SHE’S ON STRIKE BECAUSE WELFARE IS NOT AN OPTION. “I want my kids to be proud of me,” says the middle aged, single mom in the Unifor video of striking Dominion store workers in Newfoundland and Labrador.

“I would actually make more if I was home on welfare,” she says. “But I don’t want to do that because I want my kids to be proud of me.” So, she’s on strike to get a wage that will allow her to keep working.

More than 1,400 workers at 11 Dominion store locations across Newfoundland, from St. John’s to Stephenville, all members of Unifor, went on strike August 22 after overwhelmingly voting to turn down the latest contract offered by Dominion’s parent company, Loblaw Companies Limited. The workers have been working without a contract since October 2019.

Essential then, essential now

“The members have spoken,” said Unifor Local 597 President Carolyn Wrice.“They want to make it clear to their employer that they want to be treated with respect, decent jobs and good wages,”

“These are the very workers who supported us all during this pandemic,” said Wrice, “and I hope that the public will support us now.”

Loblaws continues to make it difficult to earn a decent living as a Dominion employee. The union says more than 80 per cent of workers are part-time, with low pay, limited access to benefits, and without a raise since spring of 2018.

The corporation reduced the possibility of full-time work even more in 2019 when it eliminated 60 full-time positions (20% of all full-time positions) in its Newfoundland stores.

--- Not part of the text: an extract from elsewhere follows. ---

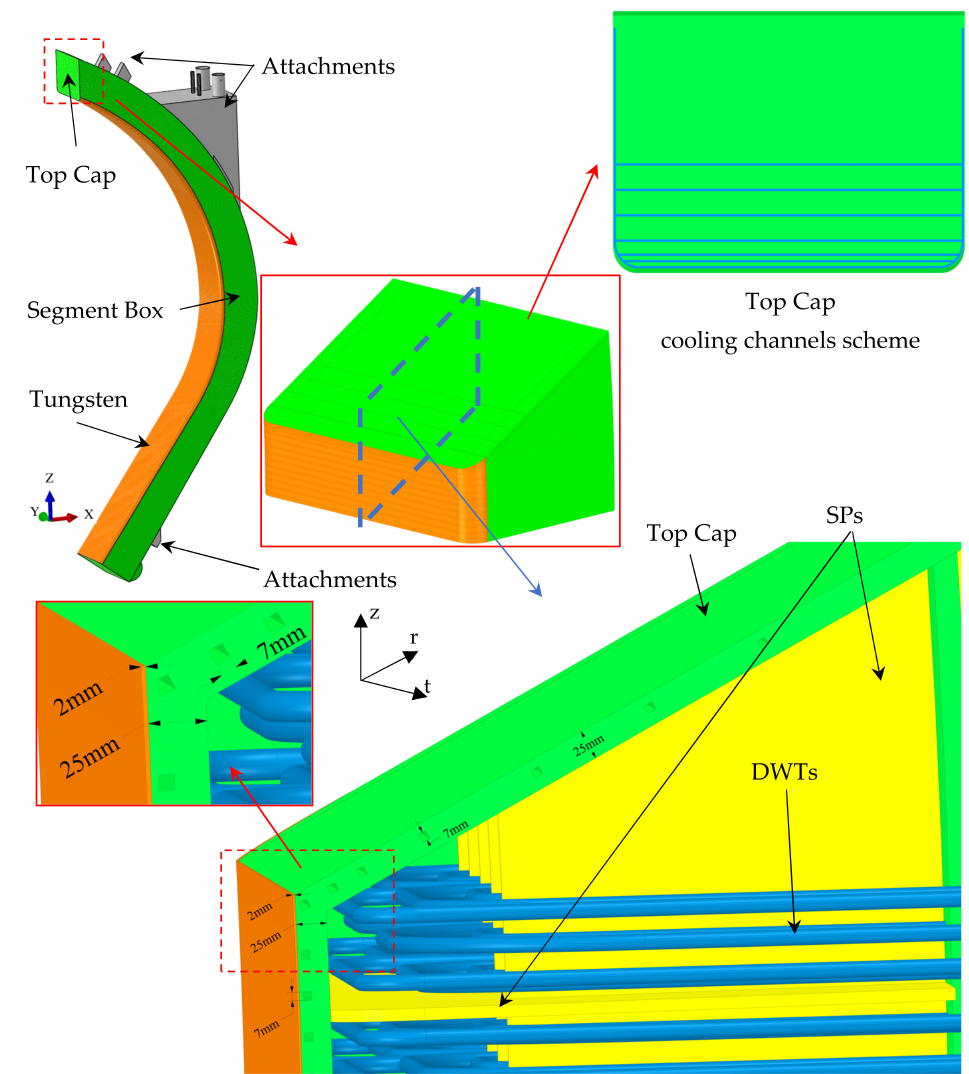
Figure 1. The top cap region reference geometric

The Loblaw offer just rejected by the workers contained a $1 an hour wage increase. Just half of what the workers lost when the corporation cut a $2 per hour pandemic pay increase in the middle of bargaining in June.

“That don’t show us that they really respected (workers) in any way. You know, in the middle of collective bargaining — that don’t look good,” said Wrice.

Wrice says the typical hourly wage for workers such as cashiers, barely above minimum wage of $11.65 an hour.

A ‘fighting mood’

Jerry Dias, national president of Unifor, says the three main Canadian grocers ( Loblaw, Sobeys’ owner Empire Co. Ltd. and Metro Inc.) should view the situation in Newfoundland as a “new normal” because of the rising frustration among their employees.

“People are feeling disrespected. They’re feeling furious. And people are in a fighting mood,” he said. “We’re quite pleased about that, frankly, because it’s about time that we had the debate in this country about who really are the essential workers.”

Dias said the pandemic bonus cuts had a major impact on the Dominion talks in Newfoundland, but Unifor is also concerned with a trend toward part-time employment in the grocery sector.

“It’s one thing about the money, but people are just furious,” he said. “People are legitimately in an ornery mood.”

Court sides with Loblaw

The way to a win for the workers narrowed on August 28 when the Supreme Court of Newfoundland and Labrador granted Loblaw a temporary injunction until September 18 to stop the union from picking trucks engaged in necessary maintenance and inventory management.

“We were preventing trucks from going in and out,” says Wrice, “but we allowed any people, any person or any charitable organization to go into the property and remove anything that was going to food banks.”

The court order does allow picketers to stop people for up to a minute, who are crossing the picket line to go to other businesses in the same building, such as a doctor’s office or liquor store.